API security for Enterprise organizations

What middleBrick covers

  • Black-box API security scanning with no agents or code access
  • Detection of 12 OWASP API Top 10 categories including LLM probes
  • OpenAPI 3.x and Swagger 2.0 parsing with recursive $ref resolution
  • Authenticated scanning with header allowlist and domain verification
  • Programmatic access via CLI, API client, GitHub Action, and MCP Server
  • Continuous monitoring with scheduled rescans and diff detection

Overview of API Security for Enterprise Organizations

Enterprise organizations operate with distributed architectures, multiple business units, and strict risk thresholds. The surface area for API interactions is large, and unmanaged exposure can lead to data loss and regulatory scrutiny. A self-service scanner that requires no agents or code changes can fit into existing governance workflows by providing a consistent, repeatable assessment of external endpoints.

Scanning Methodology and Coverage

Black-box scanning analyzes live endpoints using read-only methods such as GET and HEAD, with text-only POST reserved for LLM probes. The scanner resolves OpenAPI 3.0, 3.1, and Swagger 2.0 definitions, including recursive $ref resolution, and cross-references spec definitions against runtime behavior. Detection capabilities span 12 categories aligned to the OWASP API Top 10 (2023), including authentication bypass, sensitive data exposure, injection surfaces, and LLM security probes across multiple tiers.

  • Authentication issues such as JWT misconfigurations, algorithm confusion, and security header misalignment.
  • Broken Object Level Authorization and Insecure Direct Object References through ID enumeration and adjacent-ID probing.
  • Property over-exposure and mass-assignment risks revealing internal fields.
  • Input validation gaps including CORS misconfigurations and dangerous HTTP methods.
  • Data exposure patterns identifying emails, credit card numbers, API keys, and error leakage.
  • LLM-specific adversarial testing covering prompt extraction, jailbreaks, and token smuggling.

Authenticated Scanning and Access Control

Authenticated scanning is available in the Starter tier and above, supporting Bearer tokens, API keys, Basic authentication, and cookies. Domain verification is enforced through DNS TXT records or an HTTP well-known file, ensuring only the domain owner can submit credentials. Request headers are restricted to an allowlist containing Authorization, X-API-Key, Cookie, and X-Custom-* headers, minimizing unintended data exposure during scans.

Continuous monitoring options include scheduled rescans at six-hour, daily, weekly, or monthly intervals, with diff detection to highlight new findings, resolved findings, and score drift. Alerts are rate-limited to one notification per hour per API and delivered via email or HMAC-SHA256 signed webhooks with auto-disable after five consecutive failures.

Integration, Reporting, and Deployment

The platform supports multiple consumption models for enterprise teams. The Web Dashboard provides centralized scan management, score trend analysis, and downloadable compliance reports. The CLI enables on-demand scans from development environments using a command such as middlebrick scan https://api.example.com, with JSON or text output for automation pipelines. A GitHub Action allows CI/CD gating based on score thresholds, while an MCP Server integrates scanning into AI-assisted development tools.

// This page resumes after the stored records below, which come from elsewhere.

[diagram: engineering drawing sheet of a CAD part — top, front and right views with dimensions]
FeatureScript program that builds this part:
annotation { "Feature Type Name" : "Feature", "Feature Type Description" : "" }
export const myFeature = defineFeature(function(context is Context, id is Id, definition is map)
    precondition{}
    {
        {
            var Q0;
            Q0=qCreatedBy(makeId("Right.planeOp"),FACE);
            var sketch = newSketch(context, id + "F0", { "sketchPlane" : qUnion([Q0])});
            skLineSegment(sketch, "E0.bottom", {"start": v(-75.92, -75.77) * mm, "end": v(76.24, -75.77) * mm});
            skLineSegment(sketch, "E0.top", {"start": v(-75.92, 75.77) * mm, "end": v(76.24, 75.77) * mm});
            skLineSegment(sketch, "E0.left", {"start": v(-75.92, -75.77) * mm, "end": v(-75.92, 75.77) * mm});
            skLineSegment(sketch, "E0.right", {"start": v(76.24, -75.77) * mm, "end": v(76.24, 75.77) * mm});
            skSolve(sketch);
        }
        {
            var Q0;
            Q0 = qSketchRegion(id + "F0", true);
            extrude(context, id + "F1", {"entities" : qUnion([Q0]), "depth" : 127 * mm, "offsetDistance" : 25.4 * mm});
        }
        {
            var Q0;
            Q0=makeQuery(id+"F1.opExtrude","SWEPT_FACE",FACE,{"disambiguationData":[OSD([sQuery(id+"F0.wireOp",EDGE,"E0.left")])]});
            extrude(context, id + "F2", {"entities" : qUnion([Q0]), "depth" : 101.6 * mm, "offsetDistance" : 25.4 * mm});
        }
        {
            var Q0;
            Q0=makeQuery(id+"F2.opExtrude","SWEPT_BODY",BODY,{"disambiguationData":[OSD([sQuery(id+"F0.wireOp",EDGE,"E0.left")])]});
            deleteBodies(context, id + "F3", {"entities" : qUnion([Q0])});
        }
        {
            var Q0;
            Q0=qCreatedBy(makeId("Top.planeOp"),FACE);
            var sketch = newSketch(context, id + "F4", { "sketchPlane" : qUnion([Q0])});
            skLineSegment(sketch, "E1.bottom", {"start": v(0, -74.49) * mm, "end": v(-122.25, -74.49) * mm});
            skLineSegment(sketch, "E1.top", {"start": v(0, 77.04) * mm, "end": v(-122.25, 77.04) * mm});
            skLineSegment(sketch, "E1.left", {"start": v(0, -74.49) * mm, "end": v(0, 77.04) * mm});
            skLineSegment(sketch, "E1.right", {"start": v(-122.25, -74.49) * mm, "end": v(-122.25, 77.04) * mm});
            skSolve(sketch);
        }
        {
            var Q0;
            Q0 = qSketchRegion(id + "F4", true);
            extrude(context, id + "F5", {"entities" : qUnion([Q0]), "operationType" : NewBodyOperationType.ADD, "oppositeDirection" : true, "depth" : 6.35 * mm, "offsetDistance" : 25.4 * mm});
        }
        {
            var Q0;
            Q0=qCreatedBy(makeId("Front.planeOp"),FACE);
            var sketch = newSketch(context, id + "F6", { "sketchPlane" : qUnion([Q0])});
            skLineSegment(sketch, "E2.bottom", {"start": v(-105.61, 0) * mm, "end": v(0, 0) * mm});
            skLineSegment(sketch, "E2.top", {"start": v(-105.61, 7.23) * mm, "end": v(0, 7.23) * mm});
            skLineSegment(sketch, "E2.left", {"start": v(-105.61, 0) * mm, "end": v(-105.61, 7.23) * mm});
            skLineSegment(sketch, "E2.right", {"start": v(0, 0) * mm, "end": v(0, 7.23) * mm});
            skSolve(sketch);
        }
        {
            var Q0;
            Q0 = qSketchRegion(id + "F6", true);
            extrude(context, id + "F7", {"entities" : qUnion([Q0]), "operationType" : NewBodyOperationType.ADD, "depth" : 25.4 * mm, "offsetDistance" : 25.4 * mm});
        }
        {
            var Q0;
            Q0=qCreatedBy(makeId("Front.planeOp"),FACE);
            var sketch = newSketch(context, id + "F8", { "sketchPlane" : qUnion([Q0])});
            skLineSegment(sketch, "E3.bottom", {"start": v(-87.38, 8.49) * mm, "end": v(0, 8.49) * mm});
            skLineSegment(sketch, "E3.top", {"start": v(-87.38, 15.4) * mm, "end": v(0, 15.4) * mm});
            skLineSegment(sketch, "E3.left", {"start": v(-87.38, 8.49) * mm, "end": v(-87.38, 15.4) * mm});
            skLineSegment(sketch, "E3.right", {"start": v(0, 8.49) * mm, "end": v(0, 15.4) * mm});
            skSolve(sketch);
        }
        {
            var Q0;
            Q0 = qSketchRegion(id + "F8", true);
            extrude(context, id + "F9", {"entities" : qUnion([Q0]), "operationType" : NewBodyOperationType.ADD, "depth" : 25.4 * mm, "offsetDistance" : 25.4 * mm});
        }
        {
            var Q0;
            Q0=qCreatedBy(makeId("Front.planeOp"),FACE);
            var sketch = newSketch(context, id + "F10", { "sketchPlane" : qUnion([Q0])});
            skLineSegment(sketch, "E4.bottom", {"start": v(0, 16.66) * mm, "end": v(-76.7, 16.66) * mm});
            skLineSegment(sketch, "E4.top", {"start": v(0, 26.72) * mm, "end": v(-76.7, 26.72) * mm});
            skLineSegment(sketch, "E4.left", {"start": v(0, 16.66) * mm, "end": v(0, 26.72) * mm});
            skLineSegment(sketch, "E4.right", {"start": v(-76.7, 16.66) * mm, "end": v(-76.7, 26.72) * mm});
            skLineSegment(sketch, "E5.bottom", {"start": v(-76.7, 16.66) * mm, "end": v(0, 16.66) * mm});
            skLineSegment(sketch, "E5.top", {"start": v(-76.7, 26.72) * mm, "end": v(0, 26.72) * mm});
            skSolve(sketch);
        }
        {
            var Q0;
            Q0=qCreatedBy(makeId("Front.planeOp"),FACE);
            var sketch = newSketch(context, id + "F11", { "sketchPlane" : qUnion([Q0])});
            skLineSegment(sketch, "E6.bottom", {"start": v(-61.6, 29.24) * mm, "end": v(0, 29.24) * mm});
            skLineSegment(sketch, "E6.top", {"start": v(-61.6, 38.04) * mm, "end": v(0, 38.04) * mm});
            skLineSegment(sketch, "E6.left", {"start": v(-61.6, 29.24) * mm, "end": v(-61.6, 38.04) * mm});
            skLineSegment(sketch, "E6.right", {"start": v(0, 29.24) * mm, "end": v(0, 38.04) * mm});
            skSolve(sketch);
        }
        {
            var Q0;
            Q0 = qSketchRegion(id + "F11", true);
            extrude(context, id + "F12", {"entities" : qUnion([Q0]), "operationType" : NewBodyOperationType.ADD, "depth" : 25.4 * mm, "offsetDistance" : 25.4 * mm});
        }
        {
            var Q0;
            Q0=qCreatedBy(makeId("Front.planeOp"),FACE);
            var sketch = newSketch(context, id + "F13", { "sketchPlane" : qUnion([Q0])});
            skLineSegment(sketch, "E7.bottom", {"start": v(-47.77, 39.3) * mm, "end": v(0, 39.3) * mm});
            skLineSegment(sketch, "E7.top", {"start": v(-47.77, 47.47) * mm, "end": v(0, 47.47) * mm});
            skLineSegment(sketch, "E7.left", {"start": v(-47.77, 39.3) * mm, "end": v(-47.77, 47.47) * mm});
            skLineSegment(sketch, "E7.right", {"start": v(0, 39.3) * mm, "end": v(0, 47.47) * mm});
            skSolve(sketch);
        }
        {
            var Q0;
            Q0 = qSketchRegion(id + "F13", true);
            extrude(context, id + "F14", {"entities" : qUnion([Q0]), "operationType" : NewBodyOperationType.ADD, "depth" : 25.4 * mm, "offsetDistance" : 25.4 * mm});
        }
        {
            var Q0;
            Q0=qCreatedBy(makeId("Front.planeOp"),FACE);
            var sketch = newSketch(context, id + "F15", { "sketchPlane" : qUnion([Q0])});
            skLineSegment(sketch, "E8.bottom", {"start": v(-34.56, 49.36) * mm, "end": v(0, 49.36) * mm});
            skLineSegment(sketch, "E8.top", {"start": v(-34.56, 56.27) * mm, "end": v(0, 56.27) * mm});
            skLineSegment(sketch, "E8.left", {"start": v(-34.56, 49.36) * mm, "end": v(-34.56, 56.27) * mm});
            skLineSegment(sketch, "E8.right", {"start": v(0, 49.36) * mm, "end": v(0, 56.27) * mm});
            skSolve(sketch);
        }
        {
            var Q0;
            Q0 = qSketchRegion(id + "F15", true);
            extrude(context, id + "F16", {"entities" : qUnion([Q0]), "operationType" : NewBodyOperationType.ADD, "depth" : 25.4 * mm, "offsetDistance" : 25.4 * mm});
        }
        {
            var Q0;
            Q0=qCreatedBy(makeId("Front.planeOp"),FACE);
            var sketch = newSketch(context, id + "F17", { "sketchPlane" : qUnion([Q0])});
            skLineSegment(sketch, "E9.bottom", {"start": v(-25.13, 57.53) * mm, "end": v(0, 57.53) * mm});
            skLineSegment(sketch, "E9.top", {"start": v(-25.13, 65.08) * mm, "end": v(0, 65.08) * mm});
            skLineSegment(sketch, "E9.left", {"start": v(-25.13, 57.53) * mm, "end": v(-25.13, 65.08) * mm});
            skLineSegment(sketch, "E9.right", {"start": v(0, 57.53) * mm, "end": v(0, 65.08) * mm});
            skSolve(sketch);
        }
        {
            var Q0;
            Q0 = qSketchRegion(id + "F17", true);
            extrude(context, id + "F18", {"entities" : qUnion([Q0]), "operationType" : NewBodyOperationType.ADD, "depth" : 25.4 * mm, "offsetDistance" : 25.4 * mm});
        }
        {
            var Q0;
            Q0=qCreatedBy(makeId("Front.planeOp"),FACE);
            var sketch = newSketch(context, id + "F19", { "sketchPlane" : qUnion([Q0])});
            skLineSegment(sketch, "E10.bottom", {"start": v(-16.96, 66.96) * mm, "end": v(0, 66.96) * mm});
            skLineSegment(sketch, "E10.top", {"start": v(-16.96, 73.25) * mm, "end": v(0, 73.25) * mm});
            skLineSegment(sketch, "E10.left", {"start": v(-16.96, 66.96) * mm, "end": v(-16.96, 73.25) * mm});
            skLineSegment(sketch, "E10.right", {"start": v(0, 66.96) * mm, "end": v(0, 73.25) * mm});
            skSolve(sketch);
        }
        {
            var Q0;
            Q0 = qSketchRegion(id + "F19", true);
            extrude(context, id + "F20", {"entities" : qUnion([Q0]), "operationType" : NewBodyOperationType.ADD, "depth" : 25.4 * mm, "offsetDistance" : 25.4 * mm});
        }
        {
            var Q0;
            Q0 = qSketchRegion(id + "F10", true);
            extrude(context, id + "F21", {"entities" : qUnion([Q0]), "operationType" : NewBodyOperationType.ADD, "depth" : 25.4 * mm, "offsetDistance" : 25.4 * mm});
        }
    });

For organizations with custom workflows, an API client offers programmatic access to initiate scans and retrieve results. This flexibility supports integration into existing security operations without requiring changes to application code or infrastructure.

Limitations and Compliance Alignment

It is important to understand the scope of what the scanner does and does not do. The tool does not perform remediation, patch code, or block traffic; it detects and reports findings with guidance for mitigation. It does not execute active SQL injection or command injection tests, which require intrusive payloads outside the intended scope. Business logic vulnerabilities, blind SSRF, and certain infrastructure-level issues require human expertise aligned with your domain context.

Findings map directly to three frameworks: PCI-DSS 4.0, SOC 2 Type II, and OWASP API Top 10 (2023). For other regulations, the scanner supports audit evidence collection and aligns with security controls described in relevant frameworks, without asserting certification or guaranteed compliance.

Frequently Asked Questions

How often can I run scans with the free tier?
The free tier allows 3 scans per month with CLI access. This is suitable for periodic checks without continuous monitoring.
Does the scanner test for SQL injection or command injection?
No. The scanner focuses on API-specific risks and does not execute intrusive payloads such as SQL injection or command injection tests.
Can authenticated scans validate role-based access controls?
Authenticated scans can probe endpoints using provided credentials and may detect role or permission field leakage, but business logic issues related to authorization require manual review.
What happens to scan data after account cancellation?
Customer scan data is deletable on demand and is purged within 30 days of cancellation. Data is never sold and is not used for model training.